Extract to read -
=== Section Start ===

A report by Public Eye has unveiled the working conditions at the leading fast-fashion company.

An almost unlimited choice in latest fashion trends just one click away from your home for almost laughable prices and a strong digital strategy. This is what Shein is all about, the leading fast-fashion company that has been thriving ever since the pandemic and which is valued at 100 billion dollars, more than its competitors H&M and Inditex together. All this comes at the cost, as was to be expected, of its workers.

Working days of 75 hours and no contracts or safety measures. Public Eye, a Swiss NGO working for solidarity development, has published a report that “dives into the sinuous paths in Guangzhou, in southern China”, where thousands of workers manufacture these garments.

Shein’s village

The investigation took the NGO to Nuncan Village, with dozens on small workshops that work almost exclusively to manufacture garments for Shein; this isn’t the norm, since workshops usually manufacture goods for local brands and also because large fashion brands tend to look for large and well-regulated suppliers.

One of the larger workshops has no emergency exits, bags full of garments block the way out and windows on the upper floors are barred. “I don’t even want to imagine what would happen if a fire breaks out” says the Chinese researcher who was hired by the NGO and who works for an organisation defending labour rights, the name of whom hasn’t been disclosed for fear of retaliation by the Chinese government.

Exhausting workdays

The female workers interviewed by the researcher all agree on working hours. The work in the morning from 8.00 to 12.00; in the afternoon from 13.30 to 17.45, and in the evening from 19.00 to 22.00 or 23.00 and have one day off per month.

This means more than 75 hours of work per week, which is illegal according to Chinese law and also breaches Shein’s supplier protocol. Extra working time is never paid.

=== Section End ===

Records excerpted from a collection
=== Section Start ===

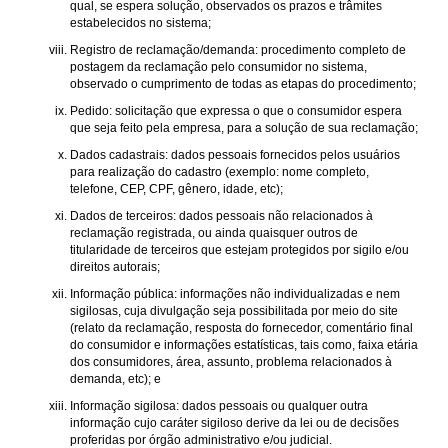
qual, se espera solução, observados os prazos e trâmites
estabelecidos no sistema;
Registro de reclamação/demanda: procedimento completo de
postagem da reclamação pelo consumidor no sistema,
observado o cumprimento de todas as etapas do procedimento;
Pedido: solicitação que expressa o que o consumidor espera
que seja feito pela empresa, para a solução de sua reclamação;
Dados cadastrais: dados pessoais fornecidos pelos usuários
para realização do cadastro (exemplo: nome completo,
telefone, CEP, CPF, gênero, idade, etc);
Dados de terceiros: dados pessoais não relacionados à
reclamação registrada, ou ainda quaisquer outros de
titularidade de terceiros que estejam protegidos por sigilo e/ou
direitos autorais;
Informação pública: informações não individualizadas e nem
sigilosas, cuja divulgação seja possibilitada por meio do site
(relato da reclamação, resposta do fornecedor, comentário final
do consumidor e informações estatísticas, tais como, faixa etária
dos consumidores, área, assunto, problema relacionados à
demanda, etc); e
Informação sigilosa: dados pessoais ou qualquer outra
informação cujo caráter sigiloso derive da lei ou de decisões
proferidas por órgão administrativo e/ou judicial.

=== Section End ===

Required action 1 - List the safety problems that the article on Shein's workshops reports at one of the larger workshops.
Required action 2 -
Answer these questions from the article on Shein's workshops:
(a) At how much is Shein valued?
(b) In which city do the workers the report covers manufacture the garments?
(c) How many days off per month do the interviewed workers have?
Required action 3 - Write a continuation of the article on Shein's workshops, beginning after its last sentence.
Nothing in the records is needed here.

Answer 1 -
- No emergency exits
- Bags full of garments block the way out
- Windows on the upper floors are barred

Answer 2 -
(a) 100 billion dollars
(b) Guangzhou, in southern China
(c) One day off per month

Answer 3 -
The researcher mentions this is not unusual, as stated in the report. Workers in the fashion industry are usually migrant women who travel to the city provinces alone to work as many hours as they can to earn a better salary than in villages. 

44 Euro cents to manufacture a dress

In one of the garment factories, the researcher estimated that the price a worker is paid to manufacture a simple polyester dress with blue flowers printed on it that can be purchased on Shein’s website at a 50% discount for little more than 5 Euro. At the most, workers will be paid 44 Euro cents per garment. 

They are paid by item depending on its complexity. One of the women interviewed affirms that the salary per piece is considerably lower than in other workshops where she had worked before, adding that the quality requirements aren’t very strict.

None of those interviewed has a work contract nor do they contribute to Social Security. In small companies this is not uncommon, but for companies with more than 100 workers, as is the case for the workers interviewed, the law in Chine requires having a contract.

Monthly salaries on good months, however, can reach 1,415 Euro and one third of that on bad months. This is above the monthly decent salary in the country, but for a double day’s work.